Daily grind of a Zimbabwean mother

| Tariro Washinyira
Prince’s mother uses public transport every weekend to take him to a boarding school. Photo courtesy of Nancy Muzembe.

Nancy Muzembe, originally from Zimbabwe, struggles against all the odds to give her son a good education.

In 2002, her baby boy, Prince, the youngest of her four children, fell sick at four months with a condition known as hydrocephalus (build-up of fluid on the brain). At the time, the health system in Zimbabwe was collapsing. Prince, who is now 12, went untreated because the family could not afford a private hospital.

Muzembe, who is 49 years old, came to South Africa in 2010 seeking asylum. Her asylum application is reviewed every few months, with the next review due on 26 November 2013.

Upon arriving, she at once took Prince, the youngest of her four children, to the Red Cross War Memorial Children’s Hospital. He was put on a waiting list and finally got treatment two years later when he was 10 years old. Doctors inserted a shunt to drain excess fluid from his head. He will use a shunt all his life. His legs were also operated on.

Muzembe says it has made a big difference, but Prince needs special care; if he gets too hot or cold he has fits.

A doctor at the hospital recommended Paarl Primary as a school for special needs with well-trained staff and doctors. Muzembe opted to put Prince in boarding, because she would need to be out looking for an income and it would be better for him during Cape Town’s winter season.

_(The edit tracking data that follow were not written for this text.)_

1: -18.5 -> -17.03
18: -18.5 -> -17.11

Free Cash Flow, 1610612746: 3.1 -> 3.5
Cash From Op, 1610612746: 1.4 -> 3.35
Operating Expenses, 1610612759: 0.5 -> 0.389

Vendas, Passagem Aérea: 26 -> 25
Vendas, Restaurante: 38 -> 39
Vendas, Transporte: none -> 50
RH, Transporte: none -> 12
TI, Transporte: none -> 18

The school uniform is only available from a shop in the Tyger Valley Shopping Centre and Muzembe says at R2,800 for one set it is expensive. School fees are R650 per month. The boarding fee is R1,000 per month. Every month, she needs R200 for transport to fetch and return the child back to school. The school used to charge her R40 per week for laundry, but she requested she be allowed to take the clothes home and wash them herself.

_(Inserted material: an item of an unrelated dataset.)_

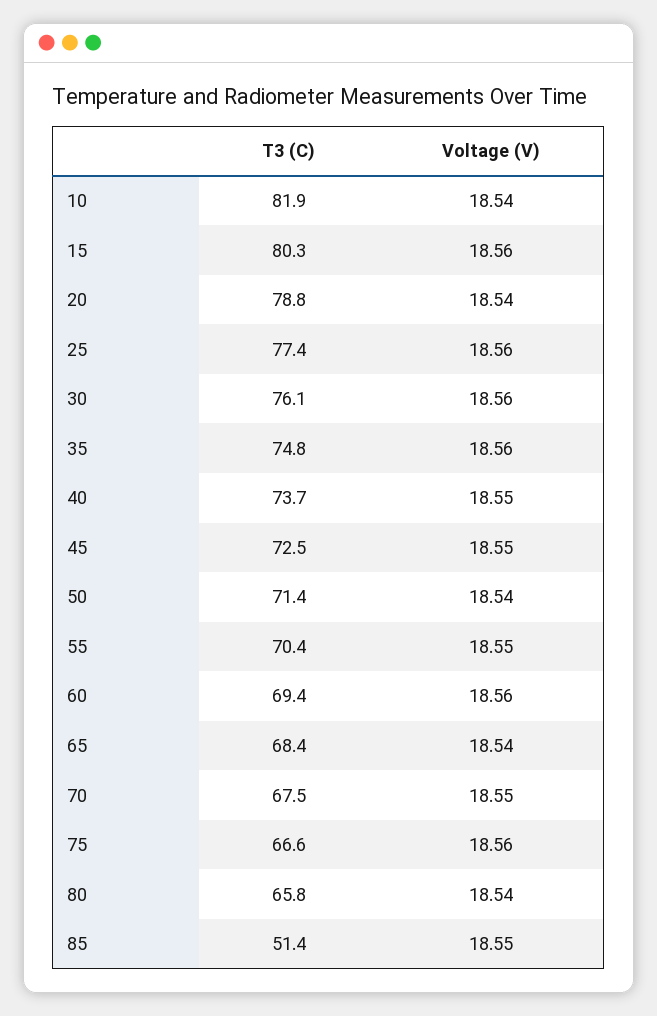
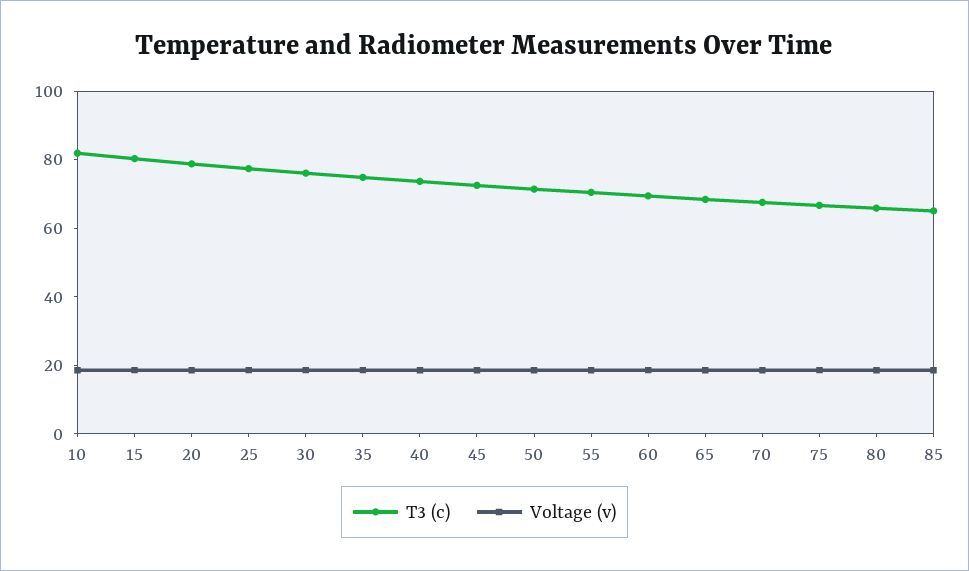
T3 (C), 85: 51.4 -> 65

Prince loves going back to school. He can now write, read and speak English fluently. He can also use computers.

But Muzembe struggles to keep employment for long, since her son frequently falls sick and she has to care for him. Earlier this year, she worked as a childminder for the boarding master, but Prince fell ill.

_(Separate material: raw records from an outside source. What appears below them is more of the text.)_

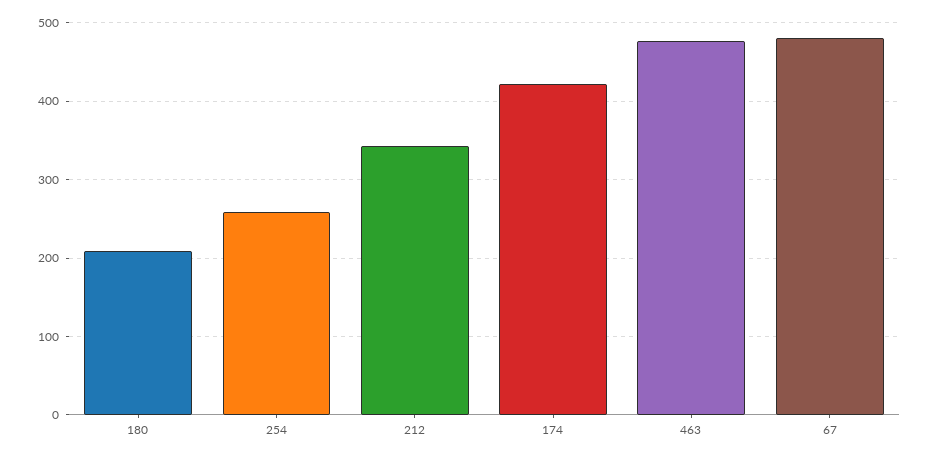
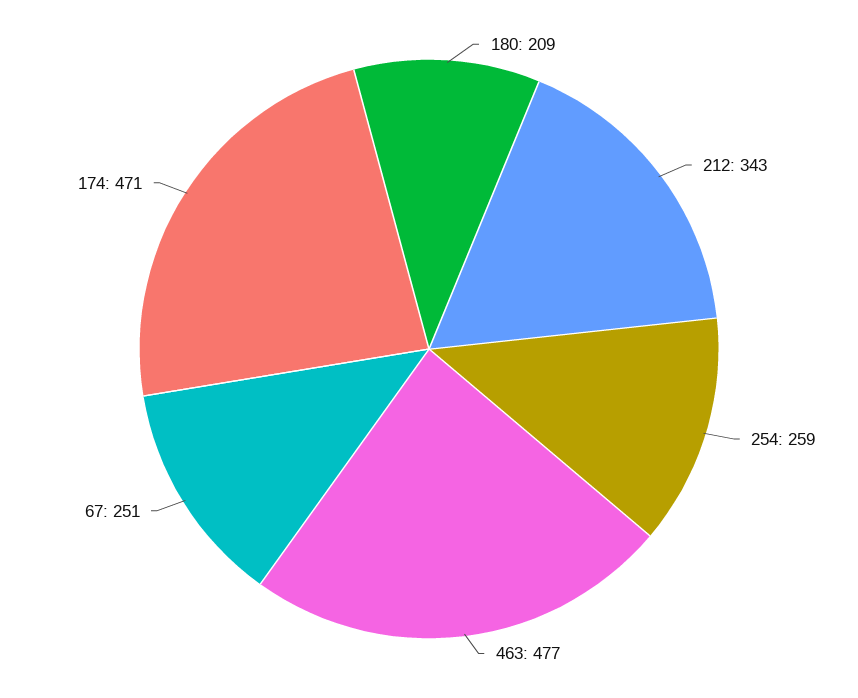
174: 420 -> 471
67: 480 -> 251

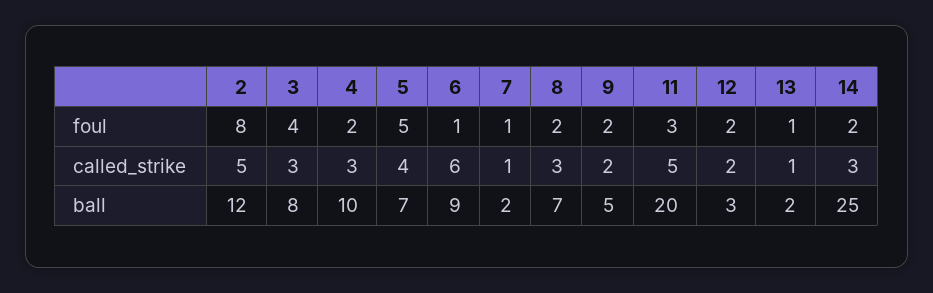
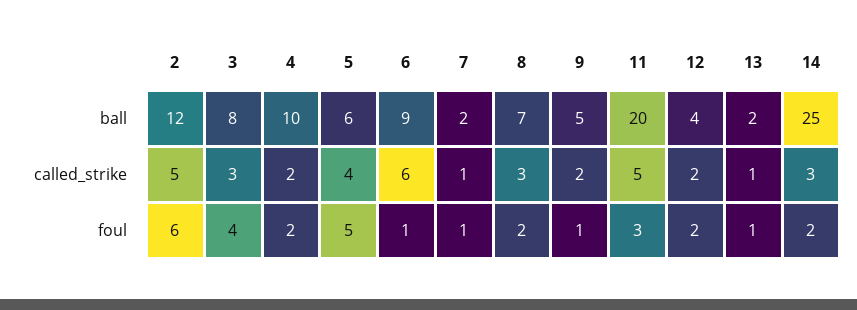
2, foul: 8 -> 6
9, foul: 2 -> 1
4, called_strike: 3 -> 2
5, ball: 7 -> 6
12, ball: 3 -> 4

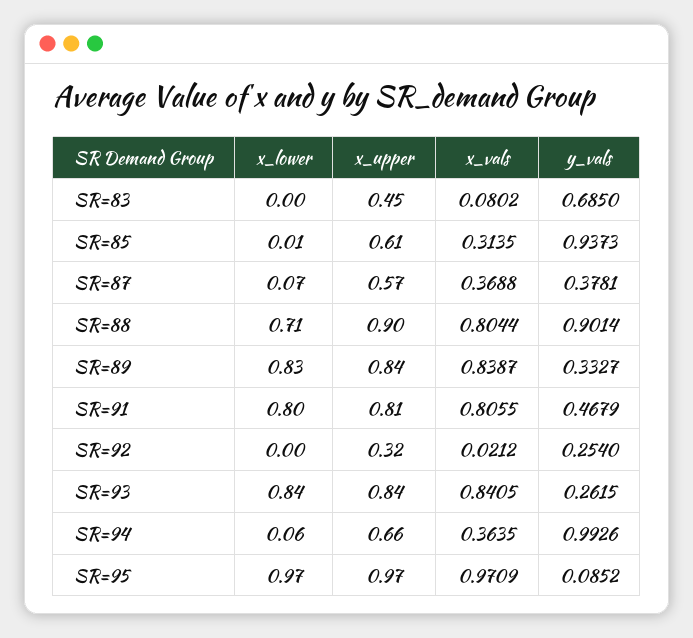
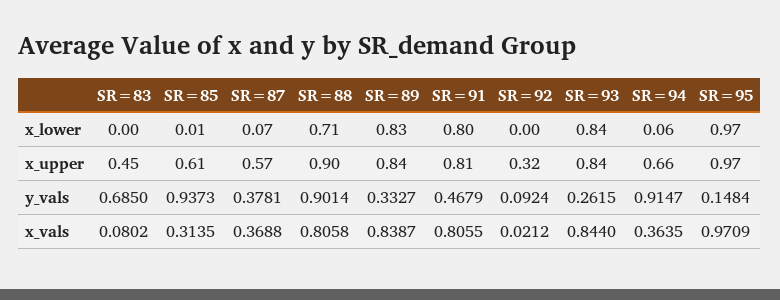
x_vals, SR=88: 0.8044 -> 0.8058
y_vals, SR=92: 0.254 -> 0.0924
x_vals, SR=93: 0.8405 -> 0.844
y_vals, SR=94: 0.9926 -> 0.9147
y_vals, SR=95: 0.0852 -> 0.1484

“I stayed away from work because Prince was hospitalised at Red Cross for two days,” she said. “Staying away inconvenienced my employer as well; she had to make new arrangements for the baby’s care while she was also at work.”

Muzembe started to buy and sell clothes in Masiphumelele in Fish Hoek. She applied for an informal trading licence at the City of Cape Town. For now, she is out of business, and she does not yet have the school fees for Prince when schools open in January next year. But Muzembe says she is standing firm.

This story has been fact checked by GroundUp.